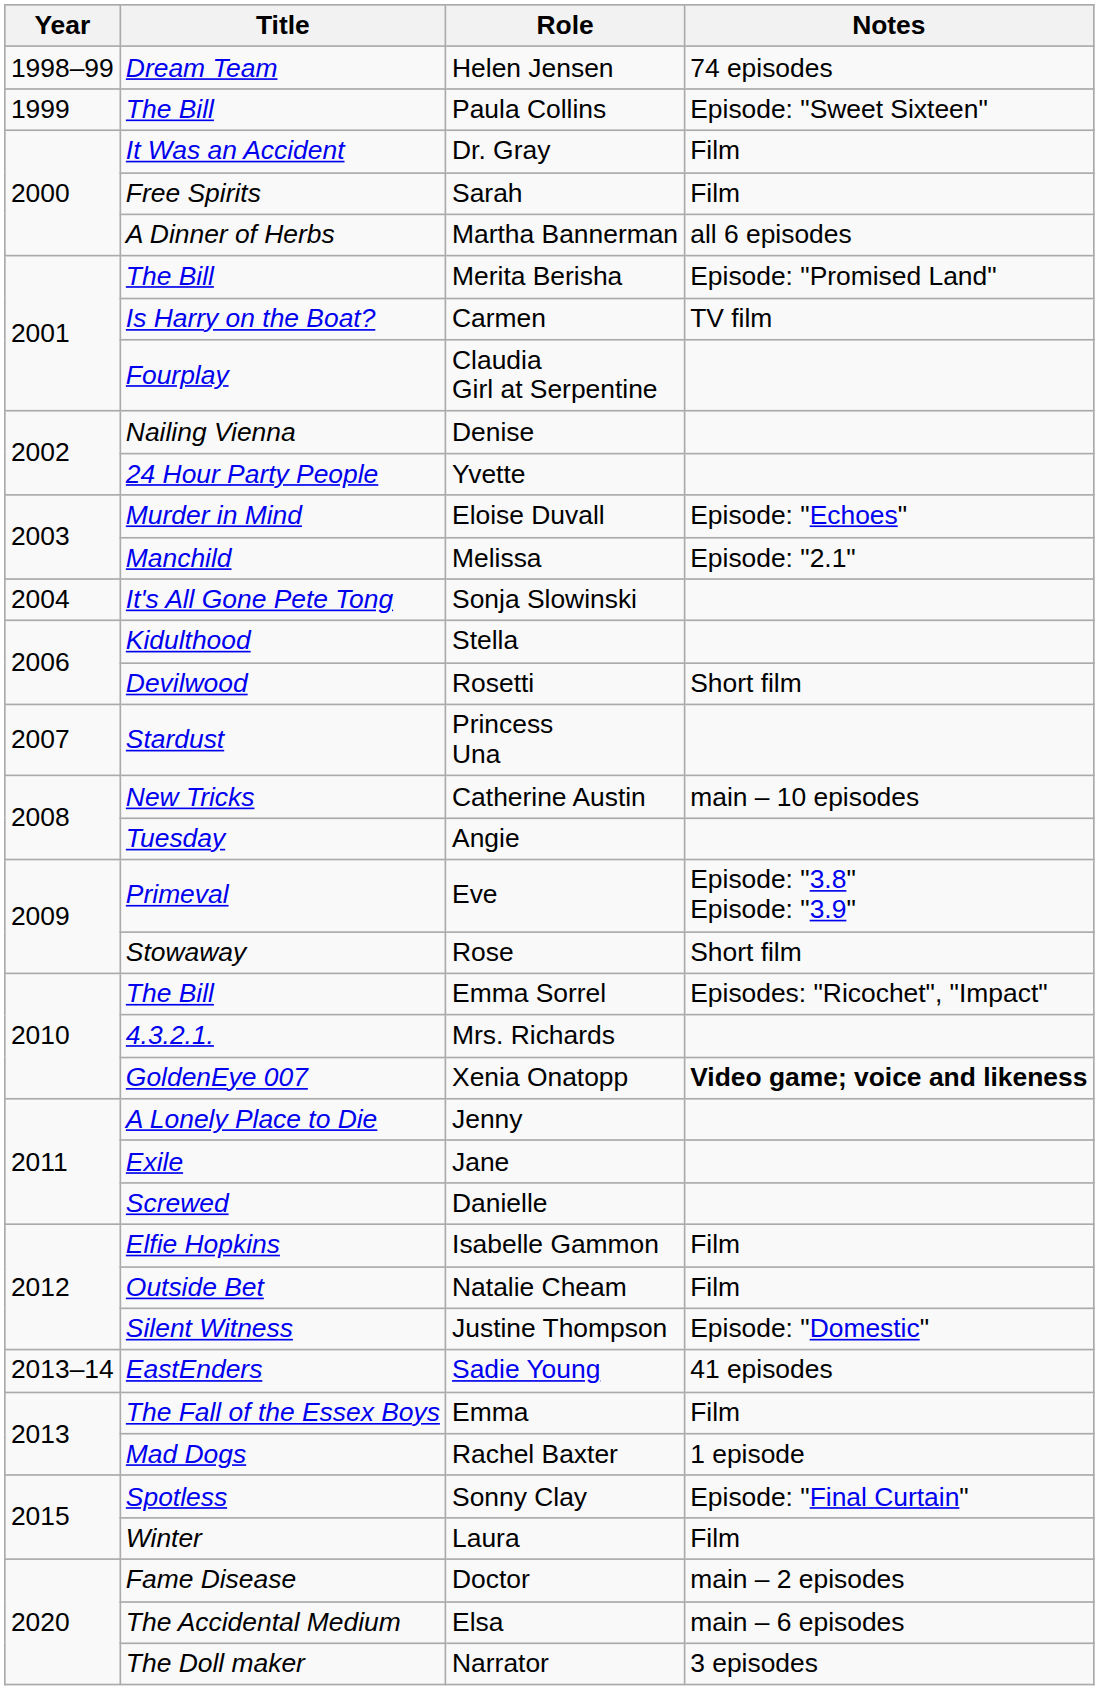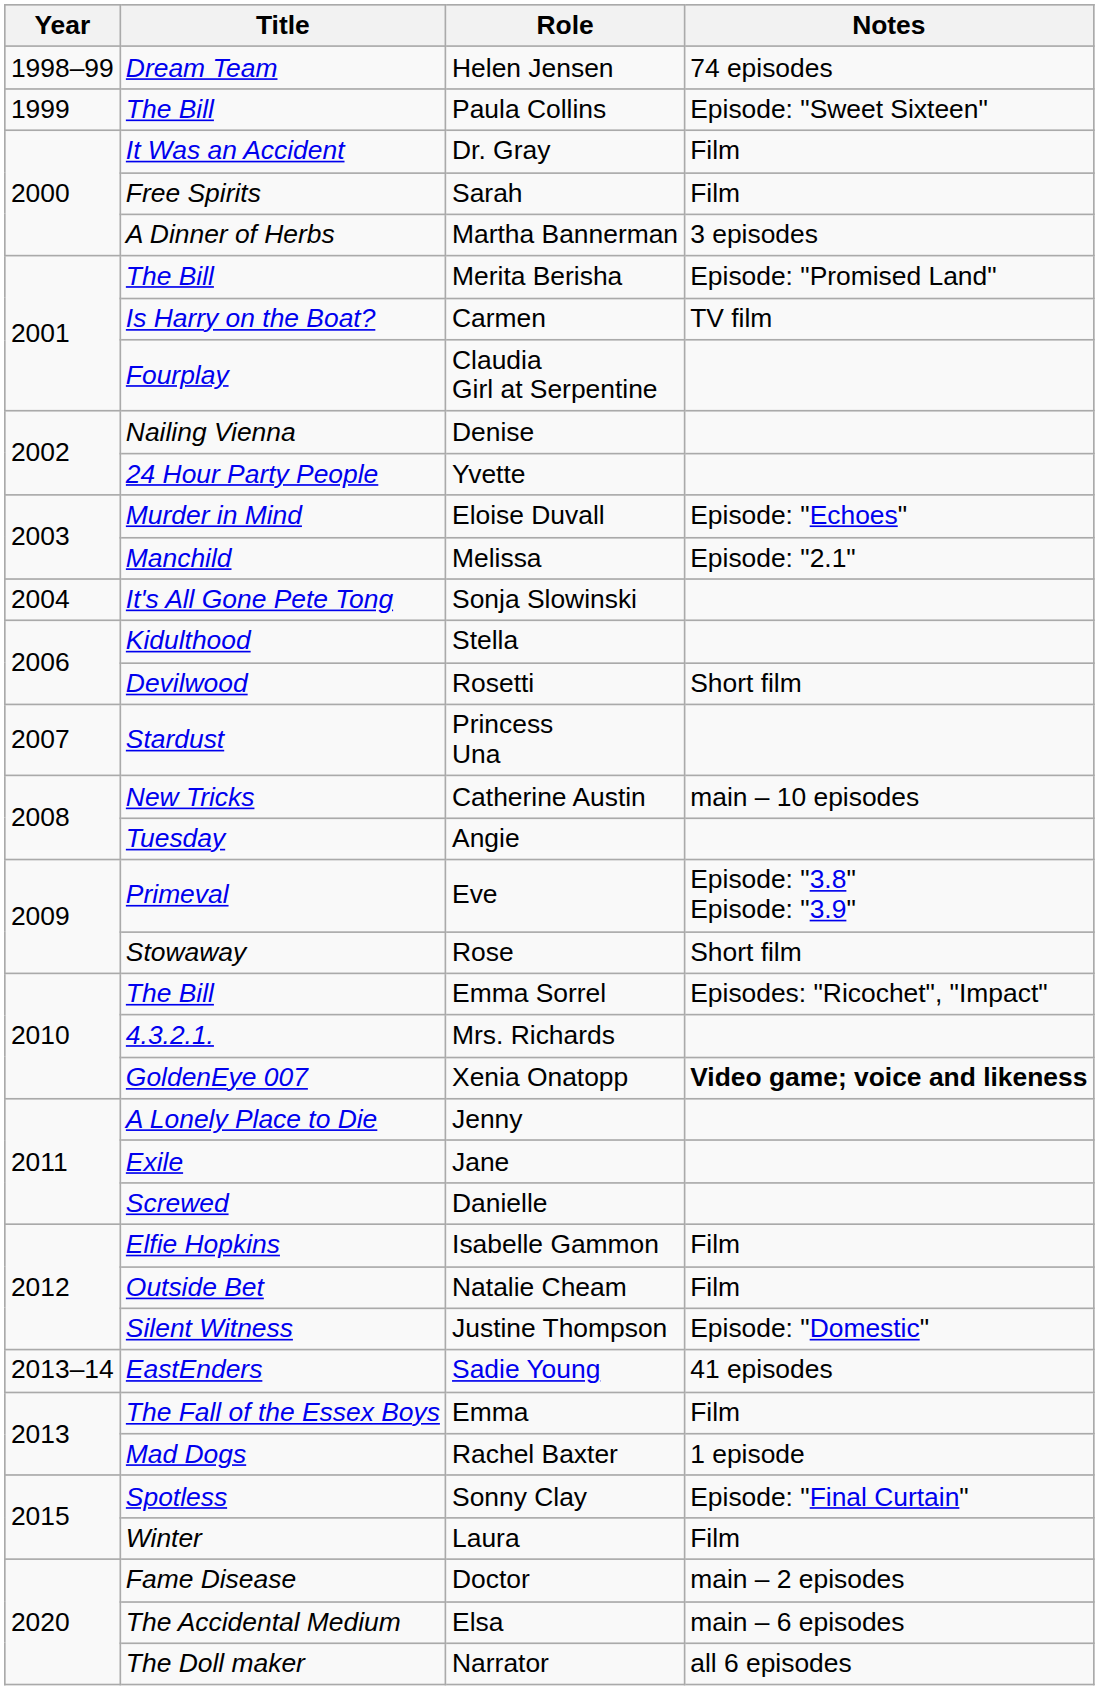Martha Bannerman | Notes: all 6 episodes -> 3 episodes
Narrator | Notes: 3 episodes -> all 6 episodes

□ □ □

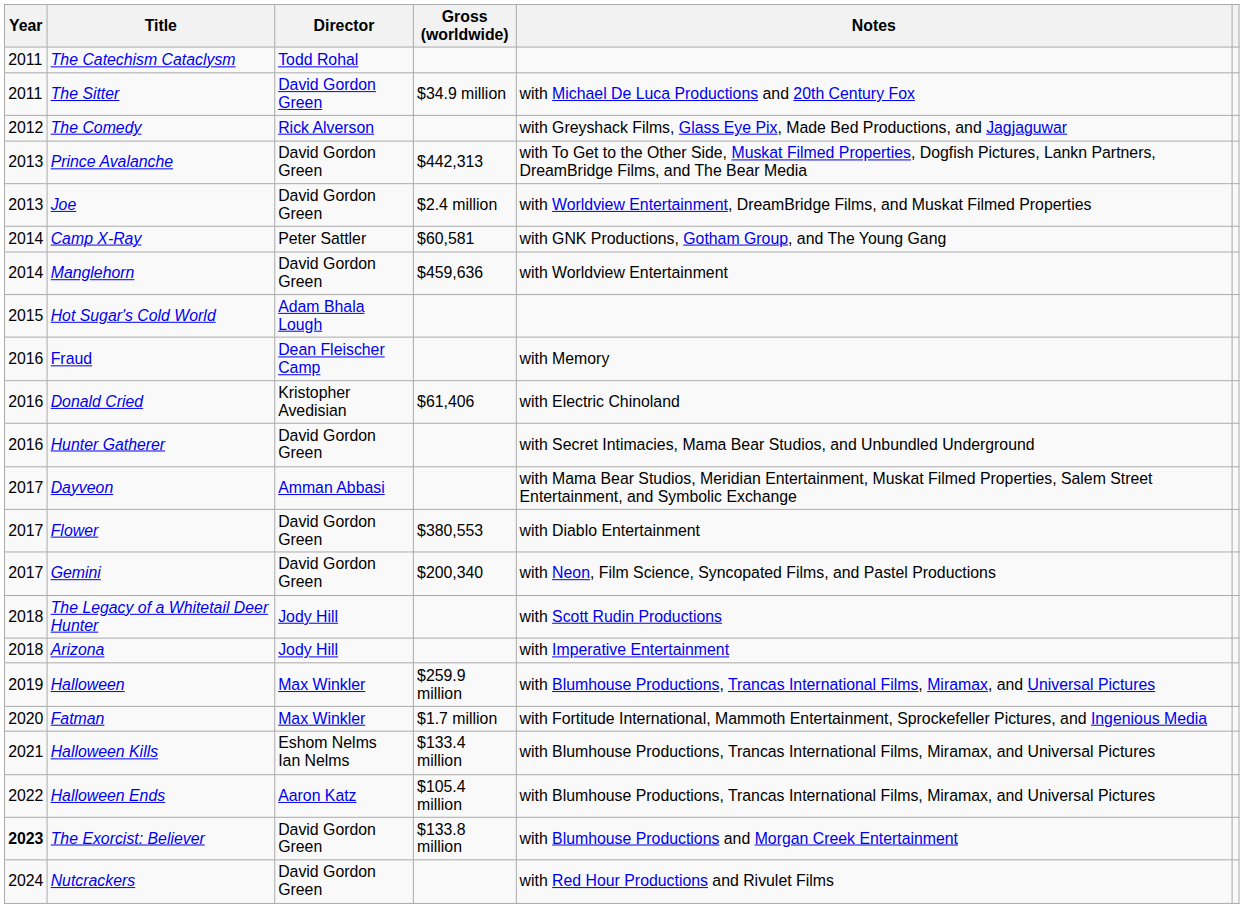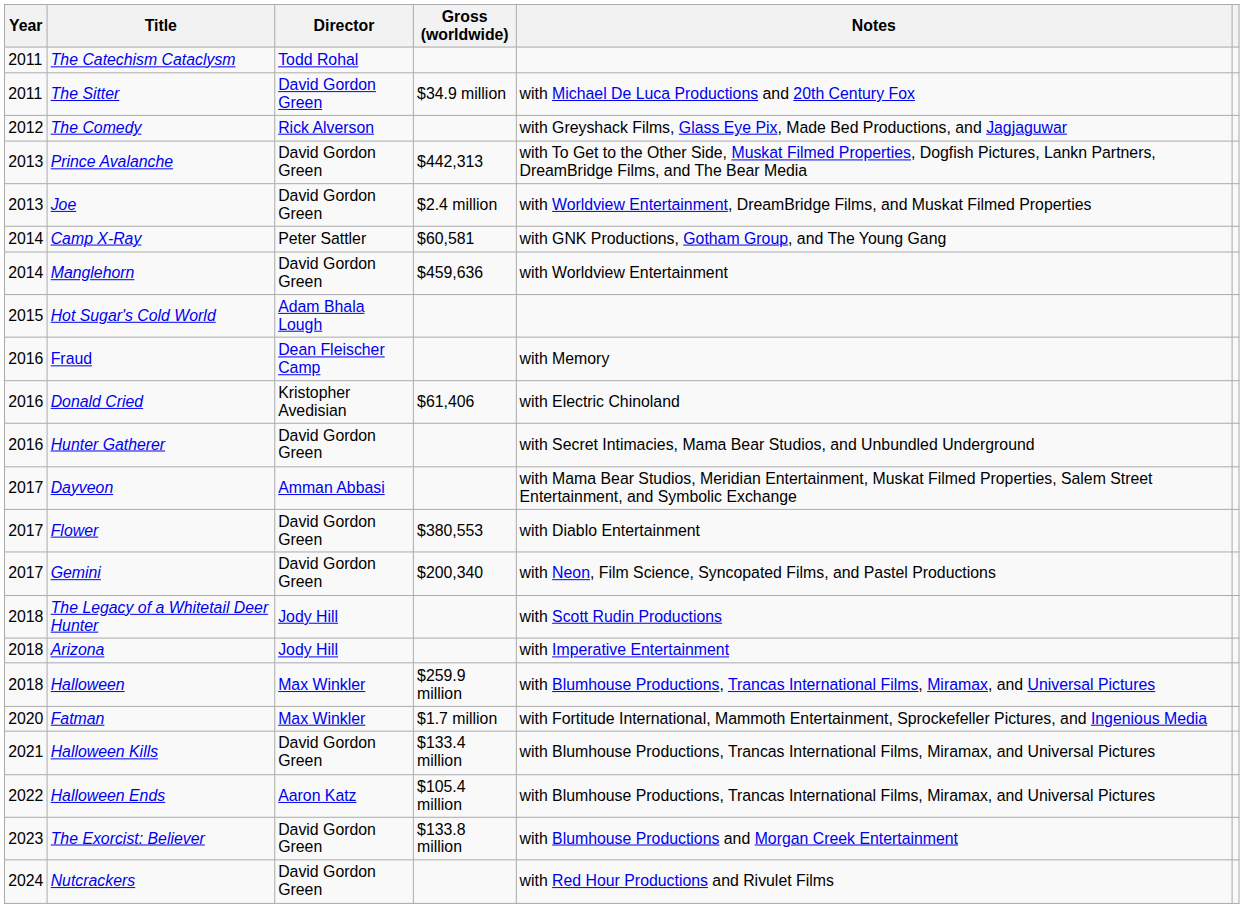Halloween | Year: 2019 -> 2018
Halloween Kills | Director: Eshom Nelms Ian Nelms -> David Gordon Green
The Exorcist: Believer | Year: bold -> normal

□ □ □

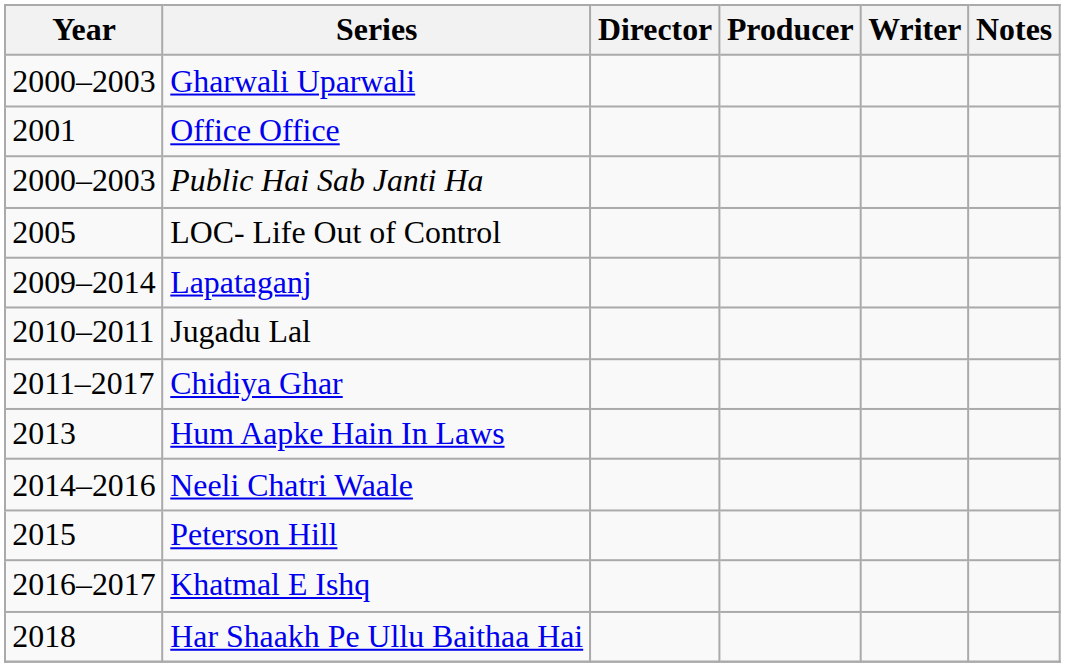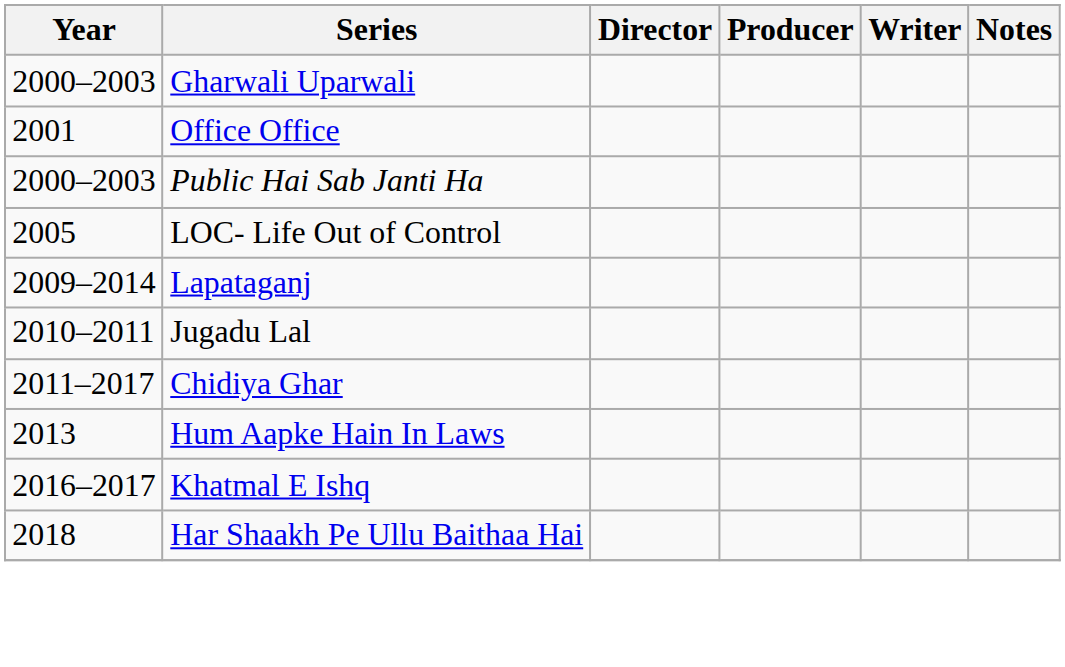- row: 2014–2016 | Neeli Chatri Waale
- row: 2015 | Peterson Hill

□ □ □

- [Aim of the exercise]
Copy the records word for word, beginning at the line that contains "Martha Bannerman |" and stopping after the line that contains "Narrator | Notes: 3". Leave the pictures out.

- [Output of the task]
Martha Bannerman | Notes: all 6 episodes -> 3 episodes
Narrator | Notes: 3 episodes -> all 6 episodes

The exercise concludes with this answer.